The safety profile, clinical findings and good reproducibility of MPRI measurements shown across observers, should motivate further studies to better quantify myocardial perfusion as an indicator of CAV in PHT.

Despite similar body sizes between PHT and age-matched controls, ventricular volumes in PHT were smaller even though cardiac output was overall higher. This has been previously described in pediatric cohorts [59, 60] in which a wide range of size mismatch between donors and recipients is necessary and acceptable [61]. These observed differences may be a consequence of initial size mismatching and chronic adaptive or maladaptive remodeling that occurs over time.

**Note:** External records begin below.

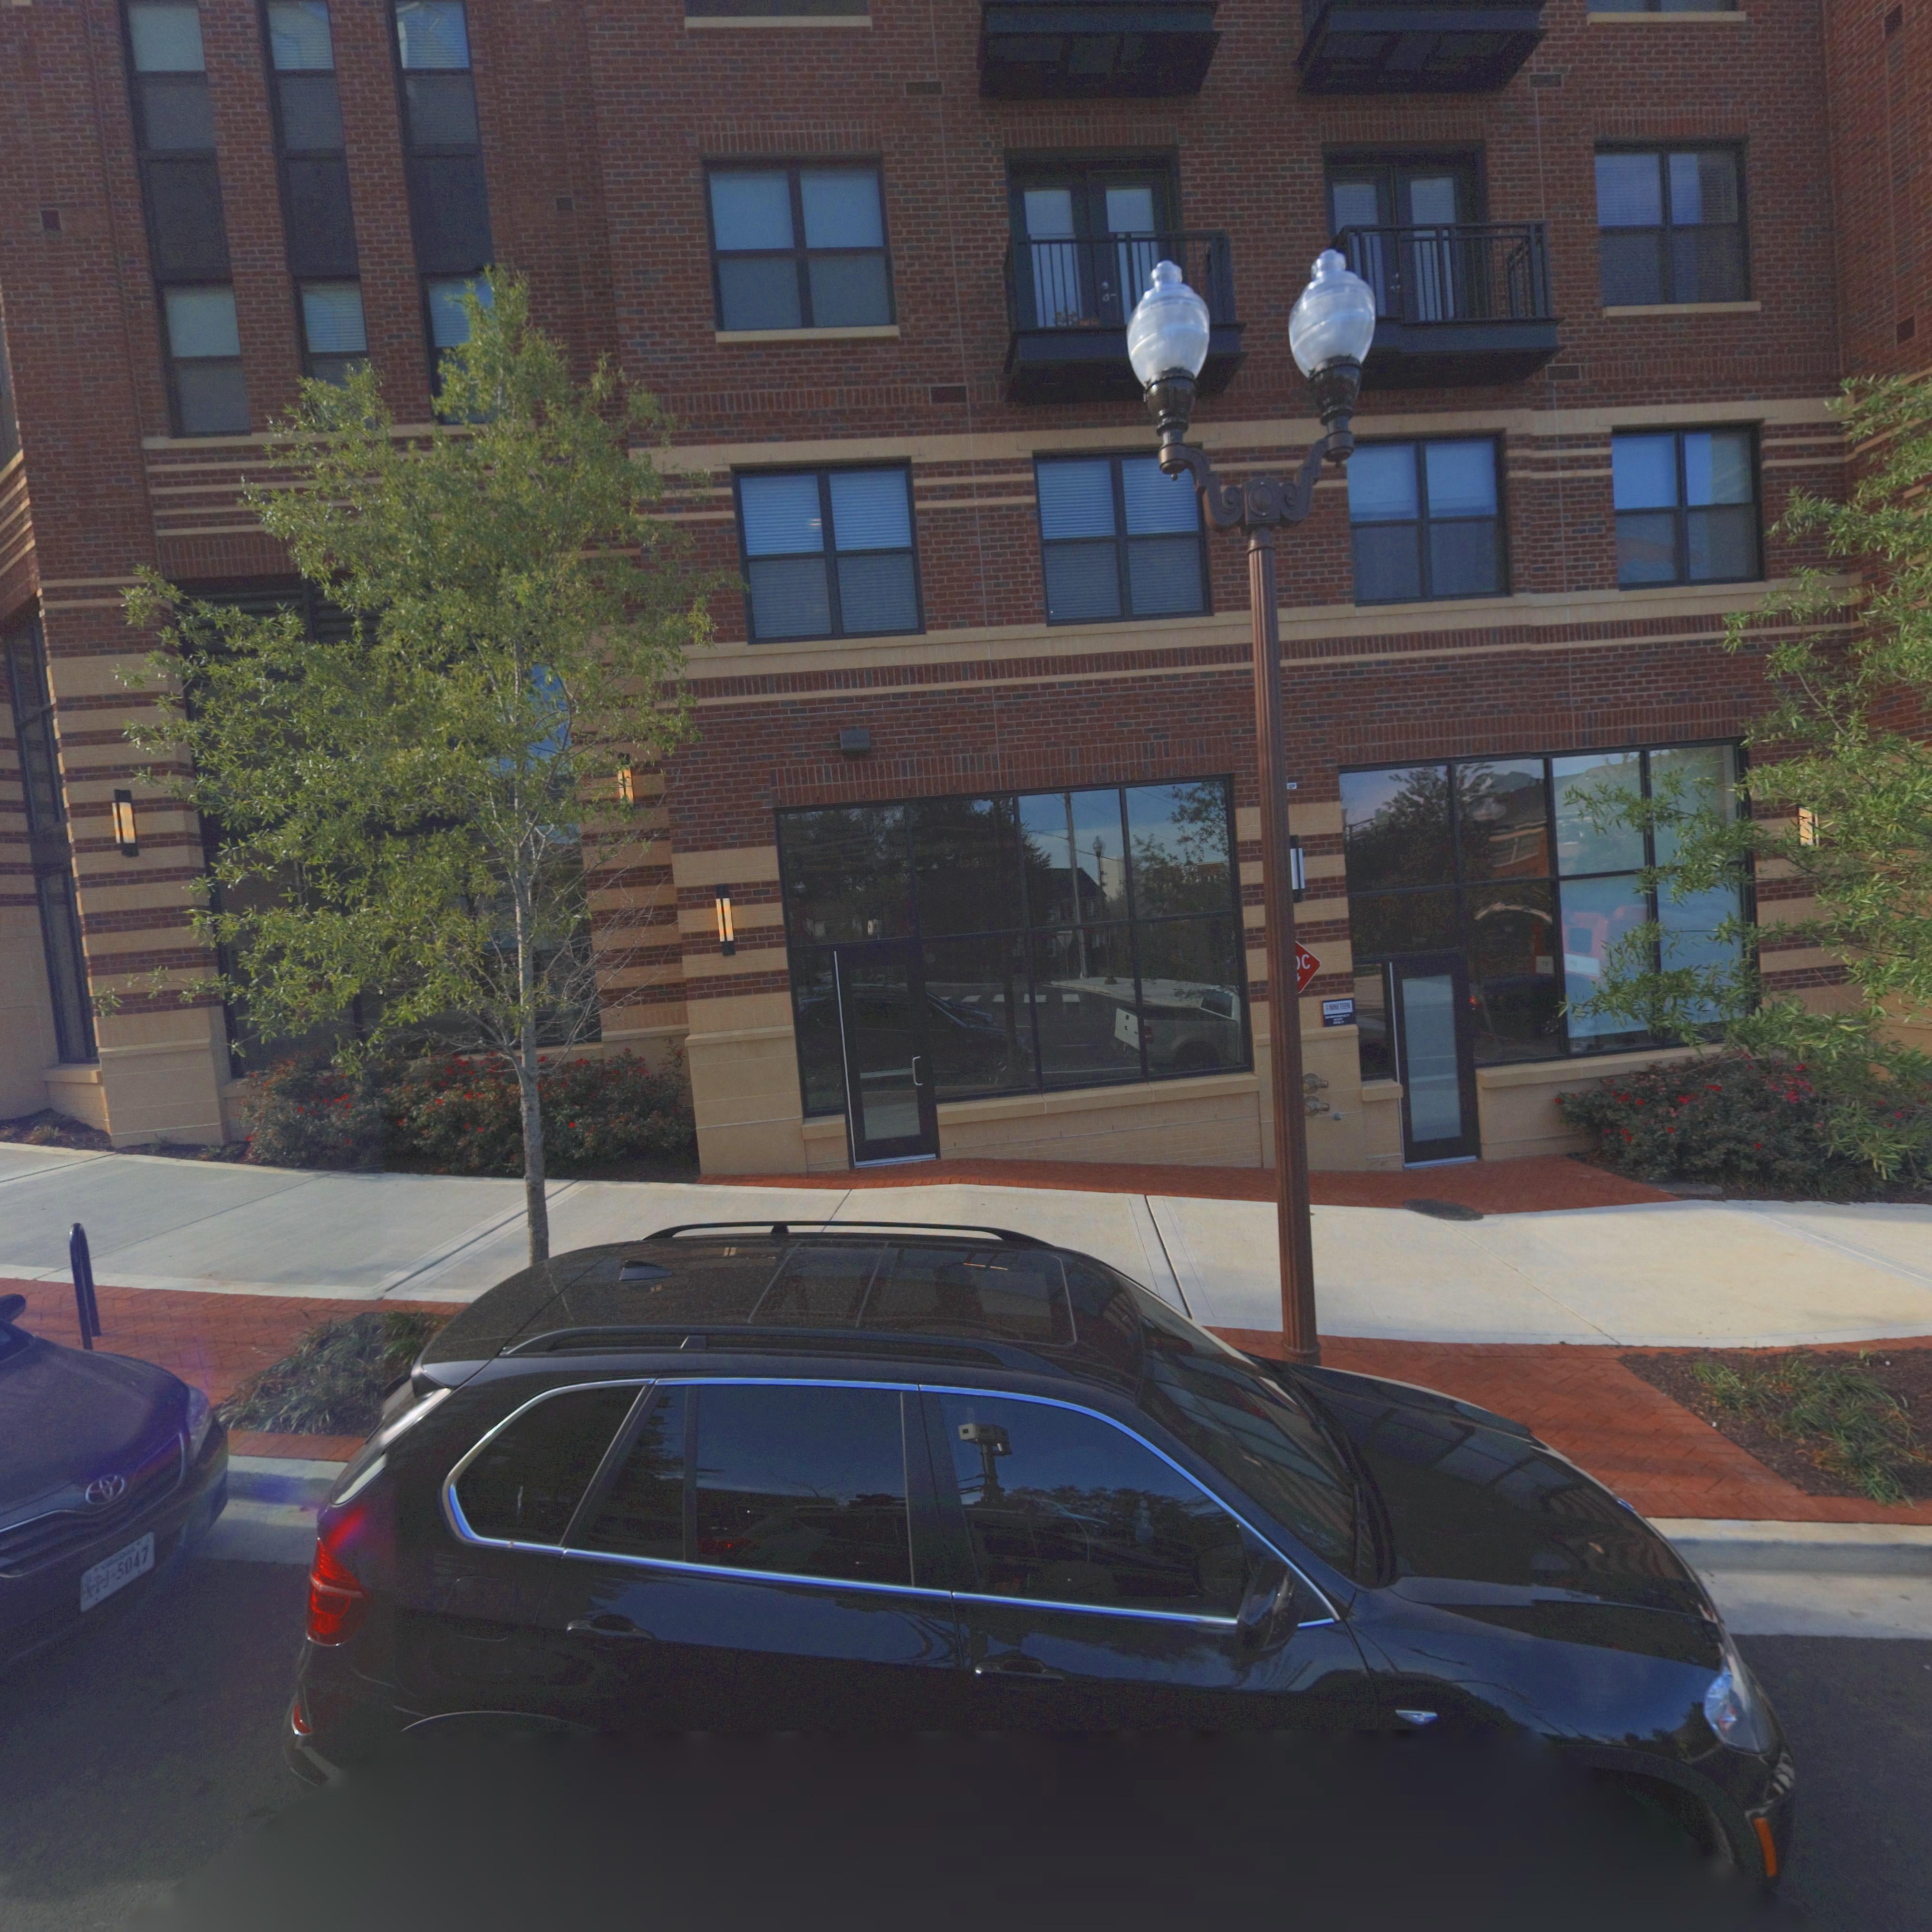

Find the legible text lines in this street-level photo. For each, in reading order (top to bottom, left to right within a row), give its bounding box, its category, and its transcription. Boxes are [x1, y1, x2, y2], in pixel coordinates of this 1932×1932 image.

[1301, 953, 1311, 970] None: C
[1328, 1001, 1352, 1012] None: NiNETEEN
[113, 1541, 151, 1584] None: 5047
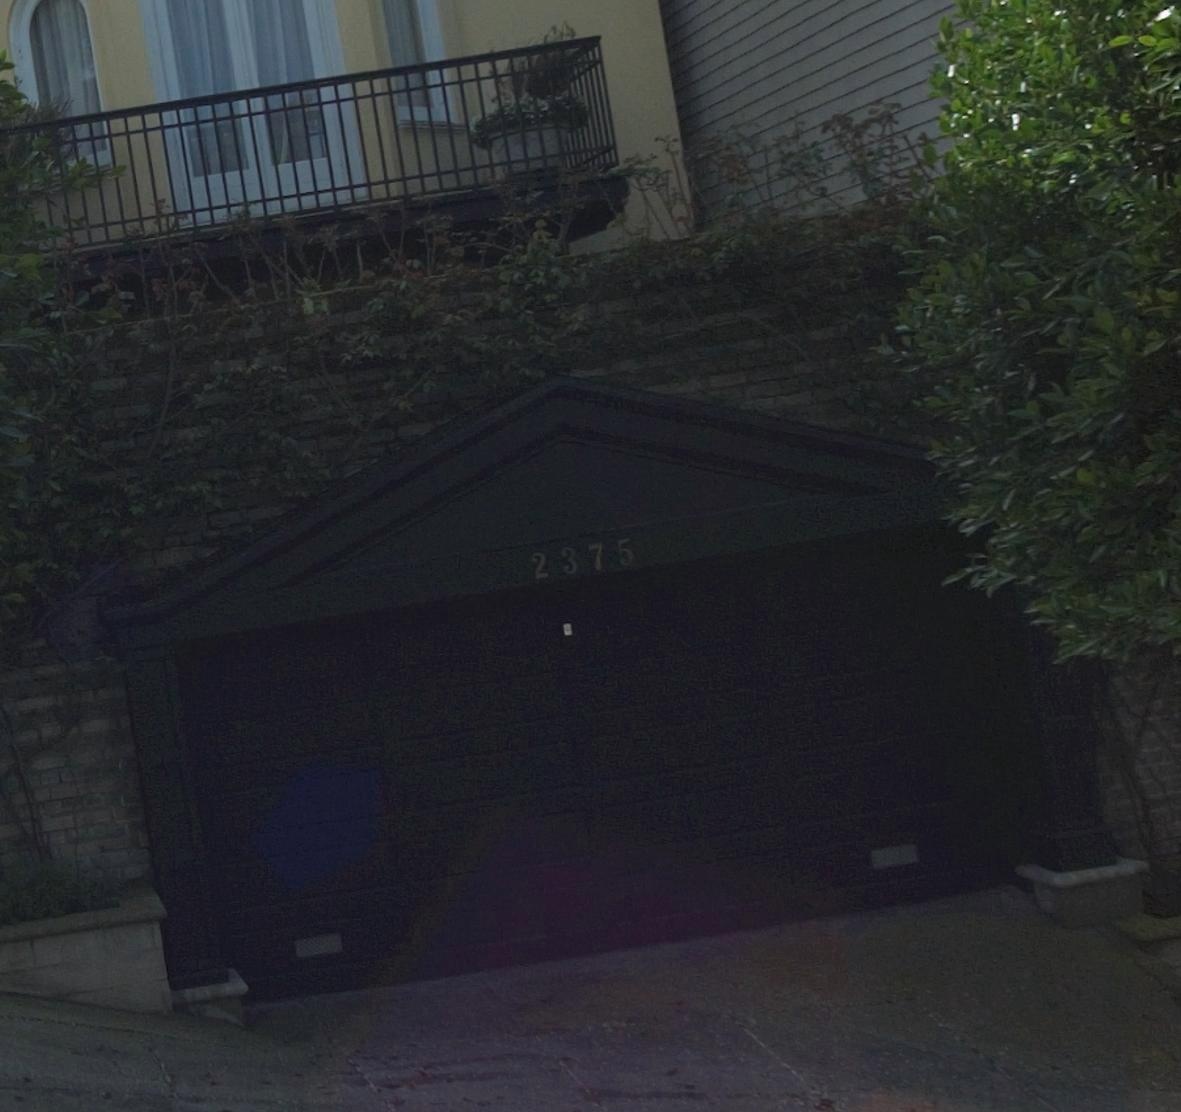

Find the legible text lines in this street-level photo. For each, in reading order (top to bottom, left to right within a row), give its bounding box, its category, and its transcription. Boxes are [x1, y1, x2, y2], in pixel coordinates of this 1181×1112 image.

[529, 535, 635, 582] StreetNumber: 2375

Echocardiography-derived strain and CMR derived myocardial velocities are often abnormal during an acute rejection episode or with cumulative history of repetitive rejections [11‐13, 28, 37, 37, 40, 41, 62, 63]. Miller et al. [30] have reported an association of reduced GCS by CMR tagging with clinically significant ACR (grade 2 R or higher) in adult heart transplant recipients. Grotenhuis et al. [40] showed similar results in a pediatric cohort. Controversy exists, however, regarding which strain dimension is affected with rejection, with several echocardiography-based studies showing a reduction in GLS with preservation of GCS. Several studies have shown abnormal contractility following heart transplantation even in the absence of significant rejection [64, 65] and altered systolic deformation patterns in healthy transplanted hearts compared to native hearts [52]. LV echocardiography-derived strain parameters have also been shown to change over time in healthy PHT recipients [55]. Overall, patterns of strain are not well understood in those with acute or chronic rejection or in those with healthy transplanted hearts.

In our cohort, we noted that while GLS and GCS were not significantly different between PHT and healthy controls, there were significant differences in strain rate. We also observed higher GCS in PHT further from transplant. These differences could be due to a variety of factors including differences in age, heart rate, cardiac size, donor-recipient size mismatch or loading conditions. Importantly, the mechanistic and clinical implications are unclear given the cross-sectional nature of our study design and prospective, longitudinal studies could answer some of these questions and clarify significance.